Так, за всеми этими похождениями, в тысяча семьсот семьдесят втором году мне стукнуло двадцать восемь лет. Именно в этом году закончилось печатание «Писем Юни-уса»; вся Англия была взбудоражена. Мельком я наблюдал ужасный бунт, связанный, кстати, с Уилксом, который из памфлетиста вдруг превратился в шерифа и лорд-мэра Лондона; я тоже стал писать и опубликовал по-английски «Цепи рабства». Год спустя появилась посмертная книга Гельвеция; я ответил на нее книгой «О человеке», напечатав ее в Амстердаме.

— Не в той ли книге вы разрабатываете новую психологическую систему? — спросил Дантон.

— Да, но в ней я нападаю и изничтожаю идеолога по имени Декарт; после этого я также напал на Ньютона и разгромил его. Однако, вопреки всем этим трудам, я едва сводил концы с концами; иногда я получал в подарок от богатого англичанина или какого-нибудь вельможи, разделявшего мои убеждения в философии, золотую табакерку, которую тут же продавал; но, проев деньги, опять нищенствовал. Я решил вернуться во Францию; репутация врача-спиритуалиста открывала мне дорогу ко двору; опубликованная мной книга о галантных болезнях стала рекомендательным письмом к его светлости графу д'Артуа: я оказался при его дворе лекарем в конюшнях.

Сегодня мне сорок два года; но, сжигаемый работой, болями, страстями и бессонными ночами, я молод благодаря жажде мести и надежде!
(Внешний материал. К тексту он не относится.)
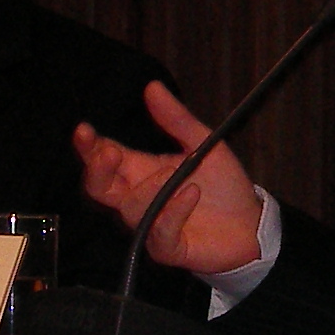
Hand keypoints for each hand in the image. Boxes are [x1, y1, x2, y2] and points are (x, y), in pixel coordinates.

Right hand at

Придет день, когда Франция станет такой больной, что обратится ко мне, лошадиному лекарю, врачу без клиентуры, и тогда, уверяю вас, я буду делать ей кровопускание до тех пор, пока из жил всех королей, принцев и аристократов, какие в ней только есть, не вытечет последняя капля крови!

Таков уж, дорогой мой красавец, я есть, уродливый физически и нравственно и словно броней защищенный от всякой чувствительности. Я уехал красивым, а вернулся безобразным, уехал добрым, а вернулся злым; я уехал философом и монархистом, а вернулся спиритуалистом и республиканцем.

— Но каким образом вы сочетаете ваш спиритуализм с отрицанием Бога?

— Я вовсе не отрицаю Бога как некое великое целое, как некую разумную универсальность, одухотворяющую материю; я отрицаю Бога как небесного индивидуума, который печется о людях-муравьях и земных козявках.

— Это уже кое-что, — заметил Дантон. — А что стало с мадемуазель Обиньской?

— Я больше о ней не слышал… Ну а теперь, гражданин Дантон, ты по-прежнему находишь странным, что я выставляю напоказ свою память? Считаешь ли ты странным, что я утверждаю, будто воображение писателя часто оказывается лишь памятью? Считаешь ли ты, наконец, странным, что я, объединяя воображение и память в единый плодотворный принцип, пишу роман о Польше и нанизываю фразы в честь молодого Потоцкого?